### Action item
Please reproduce each line of the data below exactly as shown.

### Information provided
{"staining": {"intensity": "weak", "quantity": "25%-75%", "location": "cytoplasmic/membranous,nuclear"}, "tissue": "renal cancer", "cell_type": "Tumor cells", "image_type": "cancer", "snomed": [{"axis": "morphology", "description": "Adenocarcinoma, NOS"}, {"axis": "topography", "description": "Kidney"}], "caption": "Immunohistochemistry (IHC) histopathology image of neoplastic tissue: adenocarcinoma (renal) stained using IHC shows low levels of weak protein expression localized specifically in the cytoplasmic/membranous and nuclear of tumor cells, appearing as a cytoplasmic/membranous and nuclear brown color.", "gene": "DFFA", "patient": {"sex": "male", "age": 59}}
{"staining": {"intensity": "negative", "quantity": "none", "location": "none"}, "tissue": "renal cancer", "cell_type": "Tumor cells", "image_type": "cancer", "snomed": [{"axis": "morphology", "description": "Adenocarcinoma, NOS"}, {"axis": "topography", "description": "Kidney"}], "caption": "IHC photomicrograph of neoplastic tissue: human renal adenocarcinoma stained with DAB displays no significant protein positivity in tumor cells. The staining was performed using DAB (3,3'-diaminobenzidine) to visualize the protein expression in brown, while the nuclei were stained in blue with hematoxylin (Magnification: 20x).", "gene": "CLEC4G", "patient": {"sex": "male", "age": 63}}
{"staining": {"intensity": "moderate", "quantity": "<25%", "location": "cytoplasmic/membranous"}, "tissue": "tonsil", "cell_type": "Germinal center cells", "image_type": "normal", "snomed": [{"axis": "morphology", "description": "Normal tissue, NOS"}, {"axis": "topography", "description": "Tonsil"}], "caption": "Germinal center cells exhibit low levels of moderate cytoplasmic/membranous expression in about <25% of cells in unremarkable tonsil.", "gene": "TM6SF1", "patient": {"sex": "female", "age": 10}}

### Solution to this task
{"staining": {"intensity": "weak", "quantity": "25%-75%", "location": "cytoplasmic/membranous,nuclear"}, "tissue": "renal cancer", "cell_type": "Tumor cells", "image_type": "cancer", "snomed": [{"axis": "morphology", "description": "Adenocarcinoma, NOS"}, {"axis": "topography", "description": "Kidney"}], "caption": "Immunohistochemistry (IHC) histopathology image of neoplastic tissue: adenocarcinoma (renal) stained using IHC shows low levels of weak protein expression localized specifically in the cytoplasmic/membranous and nuclear of tumor cells, appearing as a cytoplasmic/membranous and nuclear brown color.", "gene": "DFFA", "patient": {"sex": "male", "age": 59}}
{"staining": {"intensity": "negative", "quantity": "none", "location": "none"}, "tissue": "renal cancer", "cell_type": "Tumor cells", "image_type": "cancer", "snomed": [{"axis": "morphology", "description": "Adenocarcinoma, NOS"}, {"axis": "topography", "description": "Kidney"}], "caption": "IHC photomicrograph of neoplastic tissue: human renal adenocarcinoma stained with DAB displays no significant protein positivity in tumor cells. The staining was performed using DAB (3,3'-diaminobenzidine) to visualize the protein expression in brown, while the nuclei were stained in blue with hematoxylin (Magnification: 20x).", "gene": "CLEC4G", "patient": {"sex": "male", "age": 63}}
{"staining": {"intensity": "moderate", "quantity": "<25%", "location": "cytoplasmic/membranous"}, "tissue": "tonsil", "cell_type": "Germinal center cells", "image_type": "normal", "snomed": [{"axis": "morphology", "description": "Normal tissue, NOS"}, {"axis": "topography", "description": "Tonsil"}], "caption": "Germinal center cells exhibit low levels of moderate cytoplasmic/membranous expression in about <25% of cells in unremarkable tonsil.", "gene": "TM6SF1", "patient": {"sex": "female", "age": 10}}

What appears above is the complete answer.